Spotlight’s story is based on an expose of sexual abuse in the Archdiocese of Boston by the Boston Globe. It covered not just the scandal but also the cover-up.

The film also received wide support. The Vatican newspaper L’Osservatore Romano said that it was not an anti-Catholic movie. It said in fact, that the movie gave “voice to the alarm and deep pain” experienced by the Catholic community. Likewise, Jesuit Father Hans Zollner, a member of the Pontifical Commission for the Protection of Minors, told Vatican Radio that the clergy was being encouraged to watch the movie and ensure such abuse never happens again.

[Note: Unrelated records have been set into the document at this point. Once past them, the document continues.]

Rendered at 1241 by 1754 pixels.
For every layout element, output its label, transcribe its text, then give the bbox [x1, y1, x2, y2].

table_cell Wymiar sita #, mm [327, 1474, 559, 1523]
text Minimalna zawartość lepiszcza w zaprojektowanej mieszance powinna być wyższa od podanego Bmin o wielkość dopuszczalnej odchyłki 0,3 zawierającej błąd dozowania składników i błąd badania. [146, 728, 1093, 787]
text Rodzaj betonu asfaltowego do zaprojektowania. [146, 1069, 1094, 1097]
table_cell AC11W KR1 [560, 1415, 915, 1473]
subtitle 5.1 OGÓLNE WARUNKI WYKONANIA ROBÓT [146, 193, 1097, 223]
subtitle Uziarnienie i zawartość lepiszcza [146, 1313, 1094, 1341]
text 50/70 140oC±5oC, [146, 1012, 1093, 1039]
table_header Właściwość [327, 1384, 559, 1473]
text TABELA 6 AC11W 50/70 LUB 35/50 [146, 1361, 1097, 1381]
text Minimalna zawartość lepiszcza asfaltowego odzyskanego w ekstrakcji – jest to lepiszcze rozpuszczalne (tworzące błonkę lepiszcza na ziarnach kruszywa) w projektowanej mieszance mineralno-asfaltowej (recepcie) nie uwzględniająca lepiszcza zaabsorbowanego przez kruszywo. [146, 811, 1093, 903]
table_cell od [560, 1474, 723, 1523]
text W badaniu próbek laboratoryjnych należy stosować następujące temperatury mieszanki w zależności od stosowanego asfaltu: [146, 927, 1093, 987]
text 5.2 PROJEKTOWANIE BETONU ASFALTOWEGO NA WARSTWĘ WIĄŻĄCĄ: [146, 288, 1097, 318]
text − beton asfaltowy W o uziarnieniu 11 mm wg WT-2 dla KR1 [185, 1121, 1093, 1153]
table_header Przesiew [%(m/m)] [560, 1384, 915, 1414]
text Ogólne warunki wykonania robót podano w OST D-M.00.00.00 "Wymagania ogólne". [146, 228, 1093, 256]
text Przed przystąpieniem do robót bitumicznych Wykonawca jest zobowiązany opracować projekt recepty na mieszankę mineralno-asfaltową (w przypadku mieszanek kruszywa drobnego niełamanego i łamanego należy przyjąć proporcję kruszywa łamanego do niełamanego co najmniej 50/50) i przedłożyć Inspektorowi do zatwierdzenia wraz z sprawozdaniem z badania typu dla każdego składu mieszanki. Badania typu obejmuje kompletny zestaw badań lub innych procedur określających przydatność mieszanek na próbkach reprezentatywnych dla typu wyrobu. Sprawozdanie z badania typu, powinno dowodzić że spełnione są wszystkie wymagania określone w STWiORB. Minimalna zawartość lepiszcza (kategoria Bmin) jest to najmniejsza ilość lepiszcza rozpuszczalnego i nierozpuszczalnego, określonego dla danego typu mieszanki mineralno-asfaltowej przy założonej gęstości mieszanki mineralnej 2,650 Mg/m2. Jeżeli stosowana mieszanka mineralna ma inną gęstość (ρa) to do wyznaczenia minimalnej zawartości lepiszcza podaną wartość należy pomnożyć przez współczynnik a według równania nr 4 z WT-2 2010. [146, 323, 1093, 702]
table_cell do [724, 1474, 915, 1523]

In India, the multiple cases of abuse have likewise been hushed up with the victims and complainants being socially persecuted and legally harassed. ­India still awaits its watershed moment. As the lawyer Mitchell Garabedian in the movie says, “If it takes a village to raise a child, it takes a village to abuse one.” It is this systemic persecution of victims that is seen in the terrible cases from Kerala. “In some states, the clergy has been given a lot of importance and power. In Kerala, the victims are harassed regularly,” says A.C. Michael, national coor­dinator of the United Christian Forum. It is also this systemic persecution across religions that gives us victims who never find justice. “There’s a defined connection in the West bet­ween celibacy and sexual transgression in the church but there’s celibacy and abuse in Buddhism, Hinduism and other religions too,” says John Dayal, former national president of the All India Catholic Union.After all these years, does the Catholic church in India have a mechanism in place to check sexual abuse? “There is a system. We put together an inquiry committee and hear both the accused priest and the victim. We try to give options to them both. There is a policy paper which we have developed for this. It was updated recently. But we never stop anyone from going to the police,” says Michael. “There should be zero tolerance for this behaviour. In the Catholic church at least, since the middle of the term of Pope John Paul II, there has been an effort to sensitise the church and condemn actions of abuse. There should be no excuse,” says Dayal. Indeed victims of such abuse from all over the world would agree and hope for a spotlight to fall on their story.